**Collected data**
==*==

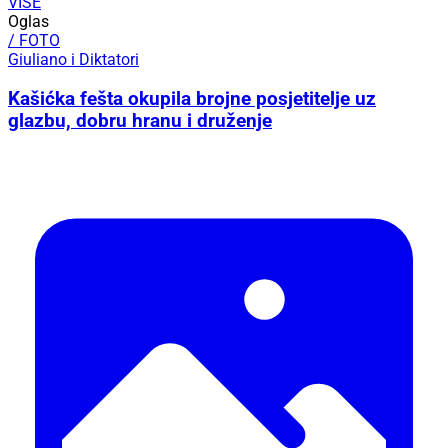
VIŠE
Oglas
/ FOTO
Giuliano i Diktatori
Kašićka fešta okupila brojne posjetitelje uz
glazbu, dobru hranu i druženje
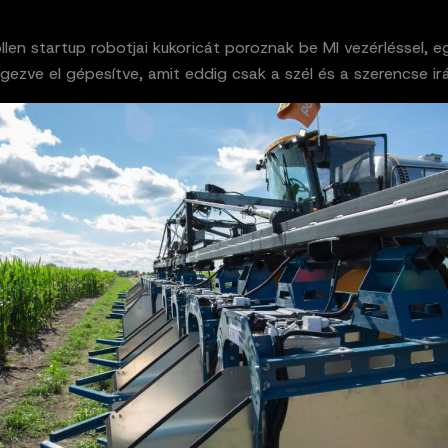
len startup robotjai kukoricát poroznak be MI vezérléssel, e
ezve el gépesítve, amit eddig csak a szél és a szerencse irá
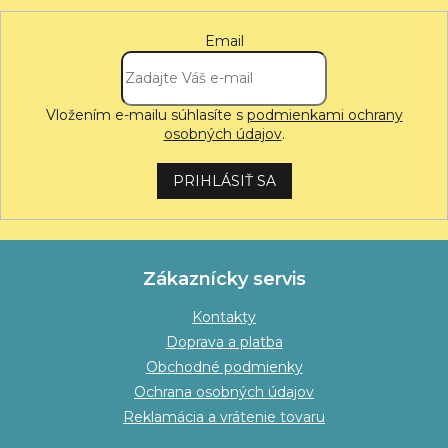
Email
Vložením e-mailu súhlasíte s
podmienkami ochrany
osobných údajov
.
PRIHLÁSIŤ SA
Zákaznícky servis
Kontakty
Doprava a platba
Obchodné podmienky
Ochrana osobných údajov
Reklamácia a vrátenie tovaru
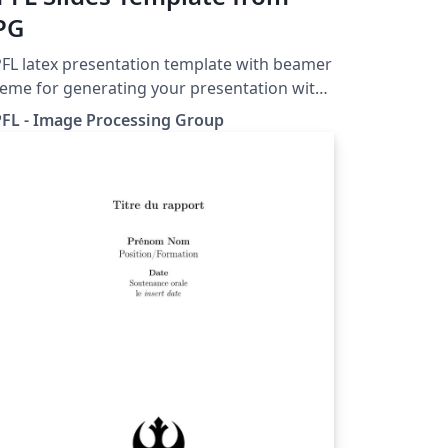
PG
FL latex presentation template with beamer
eme for generating your presentation with
G and EPFL logos.
FL - Image Processing Group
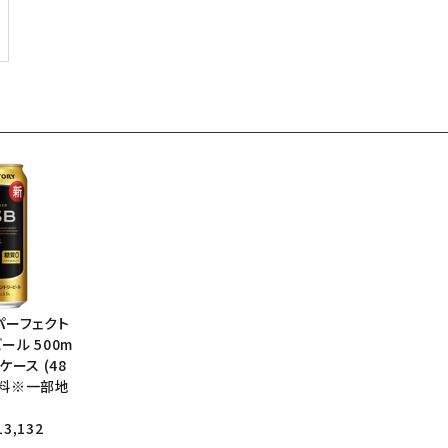
パーフェクト
ール 500m
ケース (48
無料※一部地
3,132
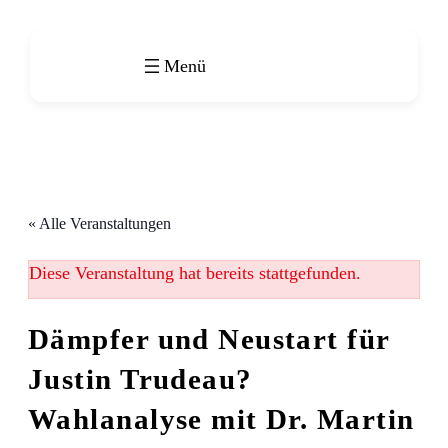
« Alle Veranstaltungen
Diese Veranstaltung hat bereits stattgefunden.
Dämpfer und Neustart für
Justin Trudeau?
Wahlanalyse mit Dr. Martin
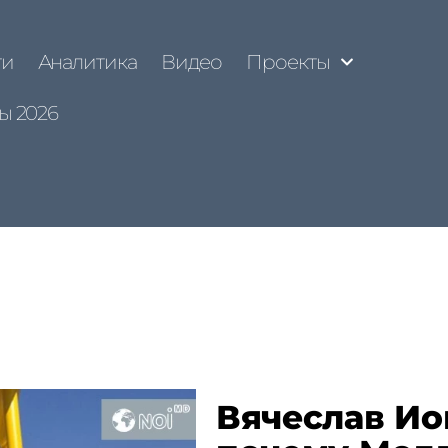
ти
Аналитика
Видео
Проекты
ы 2026
Вячеслав Ио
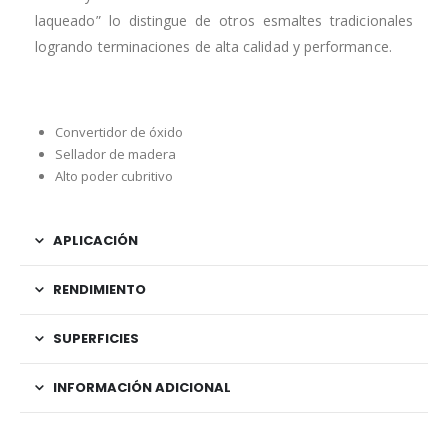
laqueado” lo distingue de otros esmaltes tradicionales
logrando terminaciones de alta calidad y performance.
Convertidor de óxido
Sellador de madera
Alto poder cubritivo
APLICACIÓN
RENDIMIENTO
SUPERFICIES
INFORMACIÓN ADICIONAL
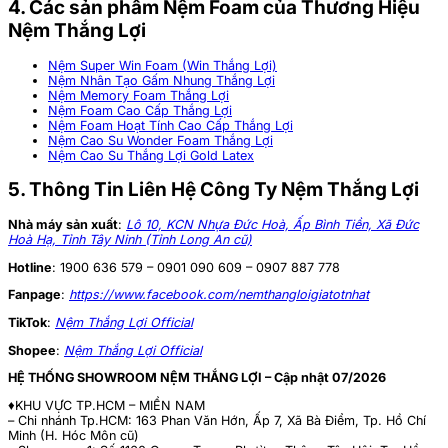
4. Các sản phẩm Nệm Foam của Thương Hiệu
Nệm Thắng Lợi
Nệm Super Win Foam (Win Thắng Lợi)
Nệm Nhân Tạo Gấm Nhung Thắng Lợi
Nệm Memory Foam Thắng Lợi
Nệm Foam Cao Cấp Thắng Lợi
Nệm Foam Hoạt Tính Cao Cấp Thắng Lợi
Nệm Cao Su Wonder Foam Thắng Lợi
Nệm Cao Su Thắng Lợi Gold Latex
5. Thông Tin Liên Hệ Công Ty Nệm Thắng Lợi
Nhà máy sản xuất
:
Lô 10, KCN Nhựa Đức Hoà, Ấp Bình Tiền, Xã Đức
Hoà Hạ, Tỉnh Tây Ninh (Tỉnh Long An cũ)
Hotline
:
1900 636 579 – 0901 090 609 – 0907 887 778
Fanpage
:
https://www.facebook.com/nemthangloigiatotnhat
TikTok
:
Nệm Thắng Lợi Official
Shopee
:
Nệm Thắng Lợi Official
HỆ THỐNG SHOWROOM NỆM THẮNG LỢI – Cập nhật 07/2026
♦️KHU VỰC TP.HCM – MIỀN NAM
– Chi nhánh Tp.HCM: 163 Phan Văn Hớn, Ấp 7, Xã Bà Điểm, Tp. Hồ Chí
Minh (H. Hóc Môn cũ)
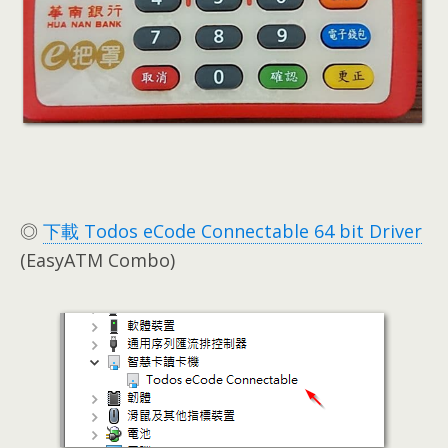
◎
下載 Todos eCode Connectable 64 bit Driver
(EasyATM Combo)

==*==

**THE PROBLEM**
Which lines of the data above contain the word "údajov"? Copy each one, matching case exactly.

**RESPONSE**
osobných údajov
Ochrana osobných údajov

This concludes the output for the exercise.